O bolsonarismo tem paralelo com alguma tendência conservadora na história brasileira?
O bolsonarismo não surgiu do nada. Há processos sociais em curso, que foram intensificados sobretudo nos últimos governos do PT, que interferiram muito diretamente em uma dinâmica tradicional da sociedade brasileira, aumentando a mobilidade social. O Estado que desenvolve uma política de cotas reconhece uma situação de injustiça histórica contra um grupo. Esse tipo de reconhecimento, que é fundamental, vai gerar também reação. A classe média passou a ter que competir com grupos e indivíduos que estavam chegando de baixo a postos que antes eram quase que exclusivos dela.
As pessoas se manifestavam nos últimos anos com faixas como “Quero meu Brasil de volta”. De que Brasil você está falando? De uma sociedade hierárquica, em que o conflito tinha pouca visibilidade? É difícil dizer que o bolsonarismo seja algo que não tenha lastro na sociedade. Percebemos que a democracia na sociedade brasileira não é um valor universal, não é um ponto pacífico.

E no que o bolsonarismo se destaca no pensamento conservador do Brasil?
Há uma diferença que precisamos estabelecer entre conservadorismo e autoritarismo. O conservador vê no passado uma espécie de chave para o futuro da sociedade. Ele quer conservar determinadas estruturas do passado, pois entende que essas estruturas são as melhores, ou garantem a ordem social. Já o autoritário não está satisfeito com a situação da sociedade, mas o modo como ele quer operar a mudança parte de cima para baixo. Muitas vezes ele quer fazer as mudanças para evitar a democracia.
Isso foi muito forte na tradição intelectual brasileira. O que me parece acontecer, no que chamamos de bolsonarismo, é uma composição dessas e outras linhagens. Não dá para esquecer dessa espécie de casamento entre autoritarismo do Estado, conservadorismo de algumas estruturas sociais, como a defesa de uma família tradicional como elemento de coesão da sociedade, mas também o componente neoliberal, que joga sobre o indivíduo a responsabilidade total sobre a sua situação.
Percebemos que determinadas posições do que é e do que deve ser o Brasil não se realizam no vazio. Elas retomam, muitas vezes, posições que já estavam em curso na sociedade. No caso do bolsonarismo não é diferente, embora a nossa tendência seja a de acentuar o seu caráter inovador.

Então o bolsonarismo é uma composição de estruturas que já existiam?
Exato. E isso é muito importante de ser compreendido porque um dos elementos mais difíceis no enfrentamento político é a sensação de que você não entende o seu adversário político, e você diz que ele é inédito. Todos somos inéditos, de certa forma, mas nenhum de nós se constrói em um vazio de relações sociais. Há uma coisa que liga o presente ao passado que é exatamente o processo social.
E não temos explorado, de fato, essa dimensão tão claramente na comunicação científica com a sociedade. Muitas vezes reforçamos essa ideia de que tudo que acontece no presente é presente, mas o presente está cheio de passado.

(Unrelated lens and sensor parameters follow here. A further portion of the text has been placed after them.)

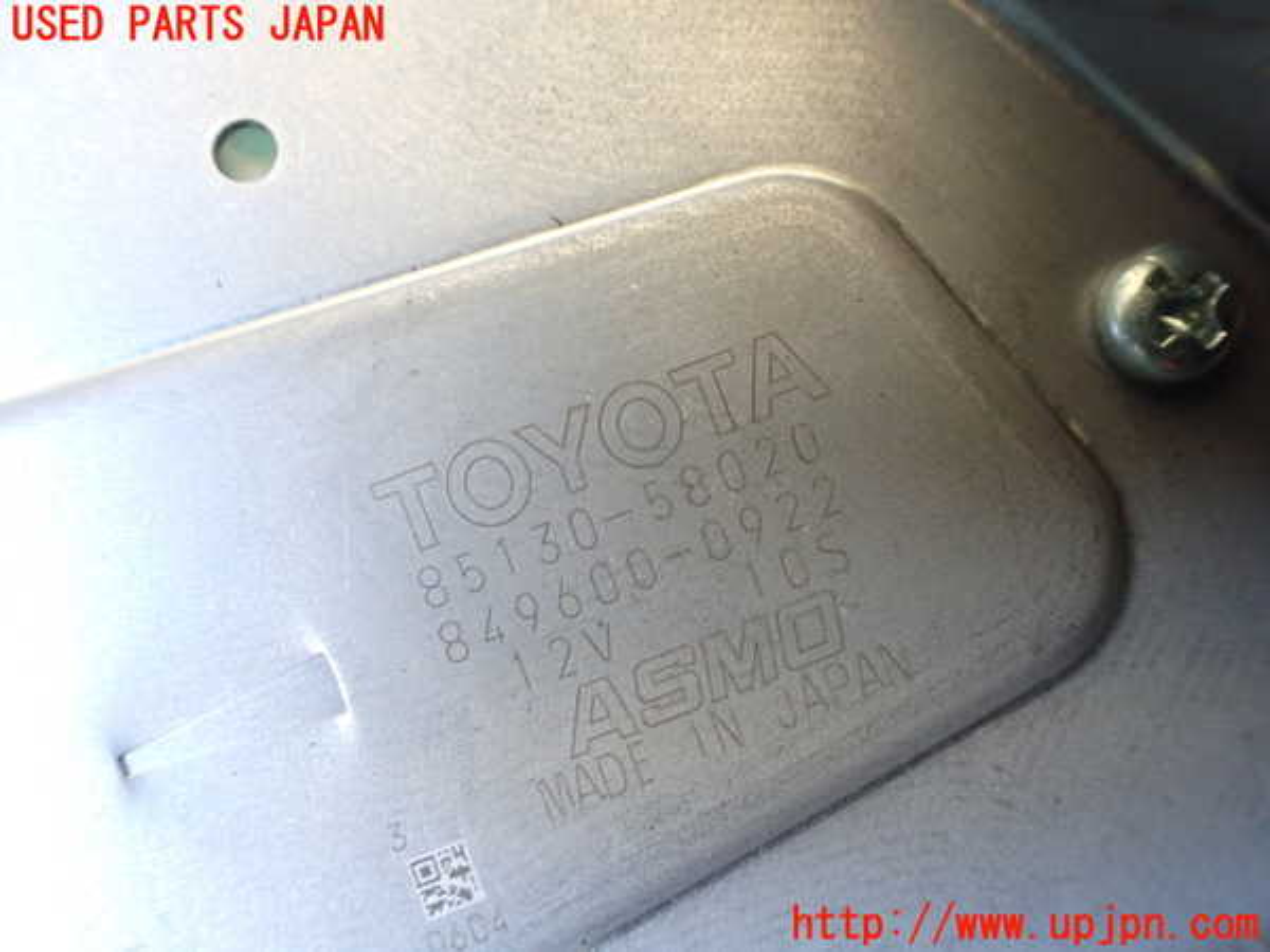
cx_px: 635
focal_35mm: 30
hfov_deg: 60.0
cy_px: 476
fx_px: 1101
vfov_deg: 46.8
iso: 800
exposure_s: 1/50
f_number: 2.3
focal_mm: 5.4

Tivemos eleições domingo, e o primeiro retrato do resultado é o aumento no número de eleitos representantes de minorias, como indígenas, negros e LGBTQI. O movimento dessas minorias é parte desse processo social ao qual você se refere?
Acho que sim, identifico dessa forma. As estratégias dos movimentos sociais terão que ser outras. E a democracia é importante porque ela permite que esses movimentos da sociedade sejam ouvidos, tenham reconhecimento nas estruturas de poder.
Então você consegue promover políticas de igualdade racial ou de gênero, por exemplo. Claro que faz toda a diferença você ter um estado democrático ou um estado autocrático, que é o que parece ser o que estamos vivendo. Mas isso não significa que os movimentos vão desaparecer. Nesse sentido, há indícios que apontam para a continuidade de determinados avanços, do ponto de vista social, envolvendo a representatividade de negros, mulheres, LGBTI.

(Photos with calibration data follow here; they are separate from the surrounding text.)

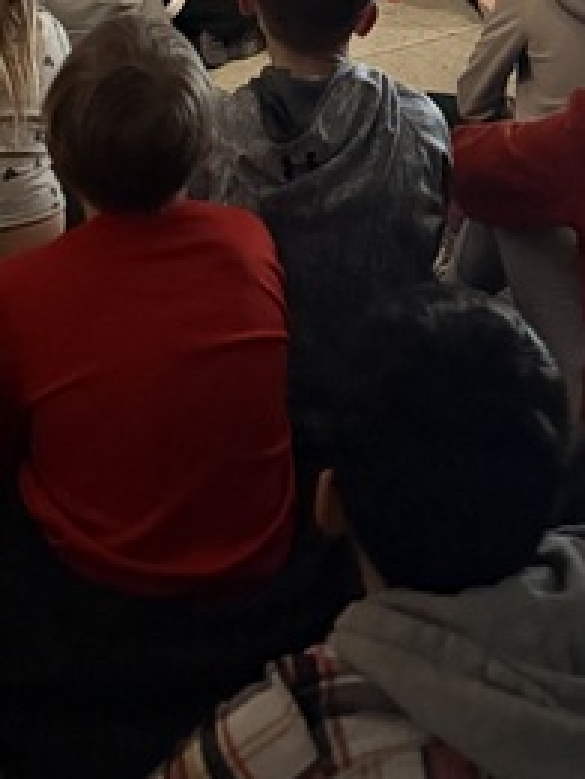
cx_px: 239
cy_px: -725
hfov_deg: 15.7
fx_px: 2116
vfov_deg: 16.5
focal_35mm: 94
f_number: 1.78
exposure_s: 1/30
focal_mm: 6.76
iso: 800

A área de Ciências Sociais é vítima de primeira hora do bolsonarismo. Qual é o papel da Anpocs nesse cenário?
Precisamos lidar com uma situação de retraimento de financiamento da pós-graduação e da pesquisa, e também com esses ataques. O que pretendemos fazer é um trabalho de fortalecimento do próprio associativismo que reúne os programas de pós-graduação da Anpocs.
A primeira tarefa é mobilizar os associados, criar uma agenda mais participativa, e fortalecer nossas ações. Uma segunda frente importante é tentar desenvolver uma comunicação mais exitosa com a sociedade civil. Como uma associação acadêmica, muitas vezes nós incorremos na tendência de falar para nós mesmos. Essas duas frentes vão nos ajudar a ter condições de enfrentar mais diretamente as políticas restritivas que vêm sendo implementadas em nível federal.

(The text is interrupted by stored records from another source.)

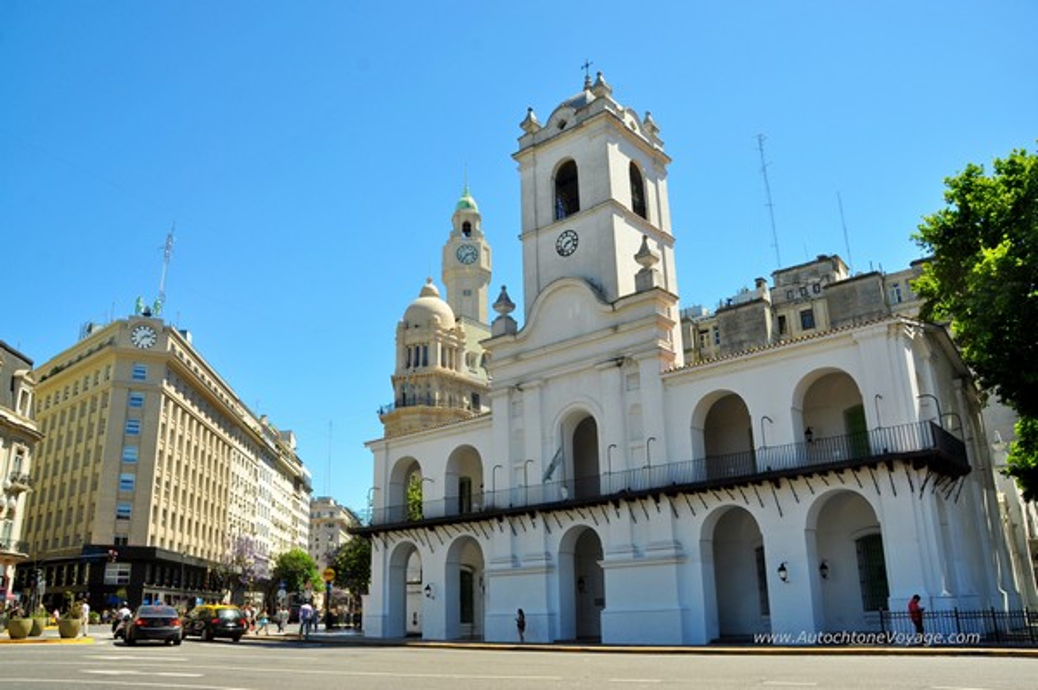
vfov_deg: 47.9
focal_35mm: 27
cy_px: 345
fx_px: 778
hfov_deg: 67.4
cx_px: 519
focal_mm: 18
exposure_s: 1/250
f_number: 10
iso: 220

E como enfrentar o discurso anticiência do governo?
Pretendemos promover um diálogo mais consistente das Ciências Sociais com outras ciências. Porque esse insulamento não favorece uma ação coletiva.
Nossa agenda propositiva tem que ser voltada mais para aquilo que é comum a outras áreas, do que sobre aquilo que nos diferencia. Parte da estratégia deles é jogar uns contra os outros. Então precisamos buscar uma resposta que passe pelo fortalecimento da cooperação. Não apenas do diálogo, mas da cooperação com outras áreas.